Friday, May 25, 2012

Pola Hidup Sehat Cegah Osteoporosis

TULANG merupakan penyusun tubuh paling keras yang berfungsi sebagai kerangka yang mendukung dan melindungi jaringan tubuh. Jika tulang tidak dirawat dengan baik dan kurang kalsium akan terkena penyakit osteoporosis.
’’Osteoporosis merupakan penyakit tulang yang ditandai dengan rendahnya masa tulang akibat kalsium dan elemen dari tulang berkurang secara abnormal sehingga tulang menjadi rapuh, keropos dan mudah patah,’’ujar dr H Kgs Junaidi AR SpPD.

Menurutnya, keropos tulang tidak bisa disembuhkan total dan mengembalikan tulang seperti kondisi semula. Namun yang dapat dilakukan adalah mengurangi faktor risikonya. Salah satu upaya pencegahan sedini mungkin dilakukan dengan pembudayaan pola hidup dan pola makan sehat.

’’Pengaturan makanan sangat penting untuk mencegah osteoporosis, yaitu melalui pengkonsumsian makanan dengan gizi seimbang dan memenuhi kebutuhan nutrisi dengan unsur kaya kalsium dan rendah lemak,’’jelas pria murah senyum ini.

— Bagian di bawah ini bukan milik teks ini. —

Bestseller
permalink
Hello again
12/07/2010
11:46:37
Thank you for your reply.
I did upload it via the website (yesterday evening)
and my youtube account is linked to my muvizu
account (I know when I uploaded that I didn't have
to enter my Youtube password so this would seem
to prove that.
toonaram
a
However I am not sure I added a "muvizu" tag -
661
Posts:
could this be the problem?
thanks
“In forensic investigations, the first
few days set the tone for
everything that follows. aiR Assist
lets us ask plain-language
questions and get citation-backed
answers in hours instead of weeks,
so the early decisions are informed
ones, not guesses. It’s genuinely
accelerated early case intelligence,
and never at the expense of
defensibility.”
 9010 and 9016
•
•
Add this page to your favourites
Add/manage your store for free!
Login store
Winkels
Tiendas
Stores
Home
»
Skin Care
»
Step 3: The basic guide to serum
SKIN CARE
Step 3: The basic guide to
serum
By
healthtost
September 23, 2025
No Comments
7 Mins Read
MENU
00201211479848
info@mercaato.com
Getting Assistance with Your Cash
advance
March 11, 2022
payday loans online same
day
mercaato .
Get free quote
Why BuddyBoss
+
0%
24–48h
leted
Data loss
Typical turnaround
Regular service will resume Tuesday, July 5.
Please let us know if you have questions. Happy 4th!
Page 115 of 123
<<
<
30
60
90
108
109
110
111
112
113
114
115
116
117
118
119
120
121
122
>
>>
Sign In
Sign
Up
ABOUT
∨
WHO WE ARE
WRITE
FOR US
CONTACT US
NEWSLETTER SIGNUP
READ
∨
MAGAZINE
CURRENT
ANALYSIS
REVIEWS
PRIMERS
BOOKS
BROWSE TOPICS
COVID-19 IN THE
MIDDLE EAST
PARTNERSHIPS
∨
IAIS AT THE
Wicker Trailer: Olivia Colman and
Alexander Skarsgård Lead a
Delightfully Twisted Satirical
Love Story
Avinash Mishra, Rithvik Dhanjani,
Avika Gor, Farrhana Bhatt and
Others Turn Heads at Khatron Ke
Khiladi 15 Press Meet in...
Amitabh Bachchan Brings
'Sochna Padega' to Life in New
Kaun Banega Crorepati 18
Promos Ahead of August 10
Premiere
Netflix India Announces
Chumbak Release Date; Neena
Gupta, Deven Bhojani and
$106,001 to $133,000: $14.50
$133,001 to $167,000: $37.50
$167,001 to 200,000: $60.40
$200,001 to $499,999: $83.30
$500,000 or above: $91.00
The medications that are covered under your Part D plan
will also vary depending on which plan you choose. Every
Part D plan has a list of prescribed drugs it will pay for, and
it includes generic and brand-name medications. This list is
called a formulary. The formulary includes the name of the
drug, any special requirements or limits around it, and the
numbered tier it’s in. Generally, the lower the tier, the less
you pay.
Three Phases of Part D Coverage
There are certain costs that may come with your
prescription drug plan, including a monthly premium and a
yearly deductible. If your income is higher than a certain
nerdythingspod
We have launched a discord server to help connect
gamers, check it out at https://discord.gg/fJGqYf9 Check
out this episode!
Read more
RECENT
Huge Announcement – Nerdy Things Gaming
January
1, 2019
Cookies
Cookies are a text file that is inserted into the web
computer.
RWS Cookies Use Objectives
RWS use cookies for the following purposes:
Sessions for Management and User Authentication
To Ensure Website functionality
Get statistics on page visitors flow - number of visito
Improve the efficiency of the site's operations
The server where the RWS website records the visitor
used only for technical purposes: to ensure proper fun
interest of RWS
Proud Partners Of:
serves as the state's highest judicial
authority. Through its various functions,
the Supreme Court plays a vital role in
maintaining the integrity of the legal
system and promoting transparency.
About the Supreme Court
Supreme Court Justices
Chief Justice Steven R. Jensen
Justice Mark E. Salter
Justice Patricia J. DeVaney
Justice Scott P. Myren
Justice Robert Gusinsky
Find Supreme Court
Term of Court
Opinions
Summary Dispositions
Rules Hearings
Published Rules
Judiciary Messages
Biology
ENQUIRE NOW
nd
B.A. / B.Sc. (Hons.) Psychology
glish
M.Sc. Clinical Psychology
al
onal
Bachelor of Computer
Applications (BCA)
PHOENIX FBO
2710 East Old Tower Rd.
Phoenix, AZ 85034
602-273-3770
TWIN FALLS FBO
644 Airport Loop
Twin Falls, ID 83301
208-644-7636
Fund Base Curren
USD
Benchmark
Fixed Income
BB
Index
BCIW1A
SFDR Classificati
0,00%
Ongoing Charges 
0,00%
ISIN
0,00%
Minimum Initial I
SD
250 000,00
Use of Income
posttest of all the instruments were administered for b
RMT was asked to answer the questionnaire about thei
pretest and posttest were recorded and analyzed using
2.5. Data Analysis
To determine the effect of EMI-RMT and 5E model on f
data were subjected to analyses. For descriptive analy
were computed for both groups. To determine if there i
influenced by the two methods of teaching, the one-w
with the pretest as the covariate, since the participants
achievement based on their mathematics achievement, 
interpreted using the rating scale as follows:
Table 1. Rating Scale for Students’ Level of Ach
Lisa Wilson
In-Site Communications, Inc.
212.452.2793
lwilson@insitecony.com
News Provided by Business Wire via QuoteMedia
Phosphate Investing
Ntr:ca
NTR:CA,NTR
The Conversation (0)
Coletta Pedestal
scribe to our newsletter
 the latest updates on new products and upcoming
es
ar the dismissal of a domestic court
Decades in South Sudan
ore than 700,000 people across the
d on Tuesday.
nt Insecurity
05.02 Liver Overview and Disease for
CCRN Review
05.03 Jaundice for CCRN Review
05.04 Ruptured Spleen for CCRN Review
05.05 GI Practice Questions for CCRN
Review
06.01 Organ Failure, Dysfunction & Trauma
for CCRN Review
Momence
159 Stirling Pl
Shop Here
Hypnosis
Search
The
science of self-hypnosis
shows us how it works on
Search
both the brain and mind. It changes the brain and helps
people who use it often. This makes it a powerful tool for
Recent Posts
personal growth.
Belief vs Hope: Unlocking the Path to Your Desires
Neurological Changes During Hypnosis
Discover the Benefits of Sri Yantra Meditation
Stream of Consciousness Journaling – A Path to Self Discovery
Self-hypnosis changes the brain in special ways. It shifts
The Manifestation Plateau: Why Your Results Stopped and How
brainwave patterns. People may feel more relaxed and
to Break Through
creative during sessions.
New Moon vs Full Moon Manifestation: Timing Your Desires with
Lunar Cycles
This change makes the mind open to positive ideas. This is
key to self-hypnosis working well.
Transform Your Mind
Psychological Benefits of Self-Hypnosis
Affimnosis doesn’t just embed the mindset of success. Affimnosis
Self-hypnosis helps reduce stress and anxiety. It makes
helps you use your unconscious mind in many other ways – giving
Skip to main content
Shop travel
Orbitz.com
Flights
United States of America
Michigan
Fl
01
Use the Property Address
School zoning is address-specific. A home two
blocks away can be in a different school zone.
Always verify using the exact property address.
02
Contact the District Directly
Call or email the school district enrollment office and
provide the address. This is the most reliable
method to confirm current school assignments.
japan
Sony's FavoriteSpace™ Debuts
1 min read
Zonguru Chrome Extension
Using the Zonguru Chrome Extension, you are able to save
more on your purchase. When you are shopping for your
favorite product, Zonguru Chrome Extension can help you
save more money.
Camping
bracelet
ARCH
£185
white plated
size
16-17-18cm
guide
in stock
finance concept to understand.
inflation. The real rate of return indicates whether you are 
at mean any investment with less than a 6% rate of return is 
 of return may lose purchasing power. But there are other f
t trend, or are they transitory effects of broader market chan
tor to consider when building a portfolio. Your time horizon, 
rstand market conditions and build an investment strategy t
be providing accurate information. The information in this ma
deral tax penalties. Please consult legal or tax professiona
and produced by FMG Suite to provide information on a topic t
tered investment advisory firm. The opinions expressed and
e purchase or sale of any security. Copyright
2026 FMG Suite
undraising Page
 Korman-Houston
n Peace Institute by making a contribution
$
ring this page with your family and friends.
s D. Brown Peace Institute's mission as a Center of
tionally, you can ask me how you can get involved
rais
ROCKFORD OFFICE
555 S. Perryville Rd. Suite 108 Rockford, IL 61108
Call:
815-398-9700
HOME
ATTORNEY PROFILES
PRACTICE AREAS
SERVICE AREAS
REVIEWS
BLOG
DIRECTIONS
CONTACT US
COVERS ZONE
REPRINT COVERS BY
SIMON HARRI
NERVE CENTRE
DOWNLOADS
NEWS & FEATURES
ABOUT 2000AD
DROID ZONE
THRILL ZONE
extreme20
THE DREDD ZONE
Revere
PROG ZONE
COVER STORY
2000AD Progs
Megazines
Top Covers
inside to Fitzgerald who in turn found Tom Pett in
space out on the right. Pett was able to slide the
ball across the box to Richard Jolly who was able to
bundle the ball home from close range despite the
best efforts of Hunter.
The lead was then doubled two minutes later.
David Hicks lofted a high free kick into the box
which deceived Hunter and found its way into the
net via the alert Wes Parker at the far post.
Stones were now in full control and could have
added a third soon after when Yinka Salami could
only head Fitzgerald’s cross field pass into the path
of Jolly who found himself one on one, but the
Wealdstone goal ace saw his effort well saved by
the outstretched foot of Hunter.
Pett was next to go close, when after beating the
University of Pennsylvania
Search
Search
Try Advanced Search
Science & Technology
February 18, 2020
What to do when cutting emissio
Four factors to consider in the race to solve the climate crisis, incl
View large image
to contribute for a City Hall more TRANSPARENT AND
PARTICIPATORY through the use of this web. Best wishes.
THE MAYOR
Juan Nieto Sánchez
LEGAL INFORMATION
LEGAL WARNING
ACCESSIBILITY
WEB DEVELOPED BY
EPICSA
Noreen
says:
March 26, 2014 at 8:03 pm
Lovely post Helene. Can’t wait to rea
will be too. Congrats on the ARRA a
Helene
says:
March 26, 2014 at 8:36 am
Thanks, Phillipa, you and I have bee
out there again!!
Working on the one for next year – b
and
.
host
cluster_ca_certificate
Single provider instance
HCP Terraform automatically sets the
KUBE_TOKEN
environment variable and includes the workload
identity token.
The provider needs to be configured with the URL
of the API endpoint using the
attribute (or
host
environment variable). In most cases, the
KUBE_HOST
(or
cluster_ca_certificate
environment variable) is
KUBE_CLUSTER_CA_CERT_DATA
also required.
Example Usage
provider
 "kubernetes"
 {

Kalsium, terang dokter spesialis penyakit dalam dari RS Pelabuhan Palembang ini sangat berperan penting dalam mencegah osteoporosis. Pasalnya kalsium merupakan faktor dominan terhadap asupan gizi untuk tulang. Kalsium merupakan mineral yang dibutuhkan untuk menyusun struktur tulang. Asupan kalsium yang cukup sejak dini dapat membantu memperkuat masa tulang dan mengurangi tingkat kehilangan masa tulang pada tahun-tahun selanjutnya ketika mulai menua.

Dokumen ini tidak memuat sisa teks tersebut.